Sesame Street was, of course, another great example of using music to teach all kinds of things- if you're a child of the seventies (like me!) you might remember this pinball counting song too. Oh happy days! 

Wednesday, 28 May 2008

Long nights

After a few long and broken nights, I've been running through some lullabies. I've got a few I like- but it needs the right combination of tune and lyrics to work as a lullaby. Rock around the clock, for example, has great words (sing it through and you'll see what I mean) but is hard to sing soothingly. 

Amazing Grace is such a beautiful tune, but since hearing Bee, age two, sing the line 'saved a wretch like me', I've felt uneasy about the lyrics. Of course, there are plenty of lyrics in other nursery rhymes and traditional tunes that aren't particularly child-friendly (mice having their tails cut off in Three Blind Mice, for example) and I'm ok with that, but I'm really not keen on a toddler referring to herself as a wretch! So I've been singing my own.... here they are.....

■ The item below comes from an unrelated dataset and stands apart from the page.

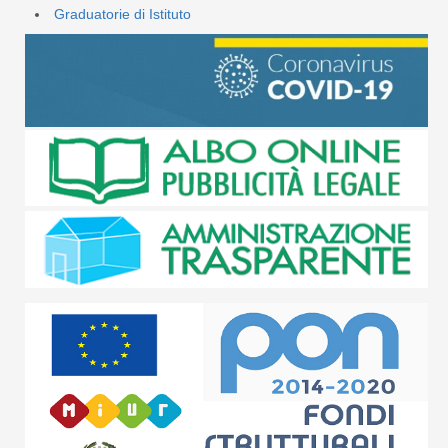
Graduatorie di Istituto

Lie down my child, it's time to sleep
It's dark and cold outside
Lie down my child, don't make a peep
Curl up and close your eyes

You're tired and sleepy, don't fuss now
You're fed and clean and warm,
You need to rest, and so do I
Tomorrow starts at dawn.

When I sang this to her, she would melt in my arms and just listen. A beautiful melody.

Tuesday, 27 May 2008

Beans in a pod

There were broad beans at the greengrocer's this morning. The children fell on them with delight and demanded we bought handfuls of them. Back at home, they pulled them apart and devoured the plump raw beans like sweeties! There were a few left, which we ate (cooked!) for lunch. 

Of course, we had to do the peas in a pod rhyme- adapted- and Pip-squeak clapped his hands at the end for the very first time! What a clever bean!
Five broad beans in a bean pod pressed
One grew, two grew, and so did all the rest.
They grew and grew and did not stop,
Until one day, the pod went POP!

Monday, 26 May 2008


With the rain pouring down outside, we're singing the wonderful chorus to the Flanders and Swann hippopotamus song...
 'Mud! mud! glorious mud! 
Nothing quite like it for cooling the blood, 
So follow me follow, 
Down to the hollow, 
And there let us wallow in glorious mud.' 

Written in the 50s, and still going strong. The lyrics to the whole song are here..... 

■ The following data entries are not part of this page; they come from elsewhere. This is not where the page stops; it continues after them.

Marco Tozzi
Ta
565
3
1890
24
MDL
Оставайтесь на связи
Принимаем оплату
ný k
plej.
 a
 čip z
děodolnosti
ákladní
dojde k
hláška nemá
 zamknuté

In the original, this bit is sung by an amorous hippopotamus to his 'fair hippopotomi maid', while she sits and combs her hair.  Perhaps we should act that out while we sing, but we just like to just stomp about while singing it really loudly. 

For a modern, adult version on the hippopotamus theme, I love Flight of the Conchords, with their geeky cool rap Hiphopopotamas vs. Rhymenoceros on YouTube. So good, but NOT suitable for kids!